Continua la polemica sul pagamento, da parte dell'amministrazione comunale grevigiana, della quota per l'adesione all'associazione "I Borghi più belli d'Italia". Dopo la replica del sindaco Alberto Bencistà alle accuse di Lista Civica con Paolo Stecchi, Api, Riformisti & Democratici (clicca qui per leggere l'articolo), ecco la contro-risposta.

 

"Nel merito della questione – sottolineano – il sindaco Bencistà non solo è in ritardo di ben 14 mesi sul pagamento della quota del 2012, non solo è già in ritardo di due mesi con il pagamento della quota del 2013 scaduta il 28 febbraio 2013, ma è in ritardo di un anno e mezzo sulla decisione, che doveva essere presa dal consiglio comunale (perché di competenza del consiglio e non del sindaco), se pagare o meno la quota associativa, questo è quello che contestiamo (ma come al solito si travisano i fatti)".

 

"Il consiglio comunale – proseguono – aveva deciso, a suo tempo e prima della scadenza della quota del 2012, di discutere se rimanere soci del club valutando in una commissione apposita i pro (promozione turistica sotto i più svariati aspetti e suo ritorno in immagine e di numero di turisti) e i contro (la sola quota da pagare). Commissione che purtroppo non è mai stata convocata".

 

"A noi è venuto un dubbio – dicono ancora – che il sindaco abbia studiato tutto a tavolino e per non passare dal consiglio comunale ha pensato di non pagare la quota associativa perché così sarebbe stato il club stesso a buttare fuori il Comune come da statuto del club. Infatti il direttore del club nella  raccomandata del 27 marzo 2013 inviata al Comune di Greve così scriveva: "A seguito della r.a. spedita il 21 gennaio u.s., continuando a persistere la morosità nel pagamento della quota
associativa per l’anno 2012, La informo che il Consiglio Direttivo ha stabilito, il 12 marzo u.s., l’esclusione del Suo Comune dal Club de “I Borghi più belli d’Italia”. Il Consiglio Direttivo porterà, quindi, nella prossima Assemblea dei soci, che si terrà il 4 maggio p.v.
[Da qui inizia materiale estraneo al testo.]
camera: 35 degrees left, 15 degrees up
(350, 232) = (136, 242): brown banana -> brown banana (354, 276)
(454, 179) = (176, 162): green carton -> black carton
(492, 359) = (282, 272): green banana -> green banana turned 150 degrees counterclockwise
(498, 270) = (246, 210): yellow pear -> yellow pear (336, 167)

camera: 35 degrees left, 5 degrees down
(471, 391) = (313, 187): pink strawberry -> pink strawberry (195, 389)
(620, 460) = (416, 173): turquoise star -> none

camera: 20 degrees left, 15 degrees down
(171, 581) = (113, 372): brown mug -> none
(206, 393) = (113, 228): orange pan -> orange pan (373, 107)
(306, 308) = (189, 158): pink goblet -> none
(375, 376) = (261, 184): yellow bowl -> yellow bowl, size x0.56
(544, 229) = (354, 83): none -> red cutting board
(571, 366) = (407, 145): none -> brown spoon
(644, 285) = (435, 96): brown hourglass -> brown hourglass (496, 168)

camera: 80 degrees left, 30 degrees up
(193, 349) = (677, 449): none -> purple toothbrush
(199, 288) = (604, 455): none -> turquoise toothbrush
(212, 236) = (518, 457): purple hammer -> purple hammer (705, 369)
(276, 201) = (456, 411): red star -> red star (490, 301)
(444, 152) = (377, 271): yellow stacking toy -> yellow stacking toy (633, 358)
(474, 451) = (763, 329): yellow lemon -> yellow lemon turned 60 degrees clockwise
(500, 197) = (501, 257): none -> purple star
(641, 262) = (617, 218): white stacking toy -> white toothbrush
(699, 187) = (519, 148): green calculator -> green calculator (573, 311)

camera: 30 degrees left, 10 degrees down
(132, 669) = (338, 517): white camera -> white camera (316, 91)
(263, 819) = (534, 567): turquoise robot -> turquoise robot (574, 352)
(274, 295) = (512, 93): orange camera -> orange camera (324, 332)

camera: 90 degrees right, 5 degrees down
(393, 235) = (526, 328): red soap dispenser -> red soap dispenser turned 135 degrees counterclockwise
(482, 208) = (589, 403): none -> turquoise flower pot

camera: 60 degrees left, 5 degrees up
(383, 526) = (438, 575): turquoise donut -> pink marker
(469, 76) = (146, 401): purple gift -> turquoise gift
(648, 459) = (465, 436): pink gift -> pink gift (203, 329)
A Vipiteno, la proposta per la ratifica"
."

 

"Egregio signor sindaco – rincarano – sarebbe ora di smettere di prendere in giro cittadini, consiglieri comunali e associazioni nazionali e sarebbe ora di smettere di fare figuracce come questa, di essere buttati fuori a pedate. Per quanto riguarda i costi della politica, proprio il sindaco dovrebbe stare zitto visto che pochi giorni fa ha aumentato di uno il numero dei dirigenti del Comune così siamo passati da sei responsabili a sette. In pratica la spending review al contrario, complimenti".

 

"Il sindaco -rilanciano – che ha fatto due bandi (San Michele e ufficio stampa) uno ritirato il giorno prima della chiusura del bando e uno nel momento in cui sono state aperte le buste, perché il Comune non si era accorto di aver sbagliato".

 

"Il sindaco – concludono – poi dovrebbe spiegare ai cittadini se per le casse comunali è meglio spendere 2.750 euro per i Borghi più Belli d'Italia o spendere circa 3.000 euro per poter permettere a lui di andare una settimana in America a giugno 2013. In fin dei conti sempre di promozione turistica si parla. Ma quale delle due porterà maggiori vantaggi economici al Comune? Ai cittadini l'ardua sentenza!".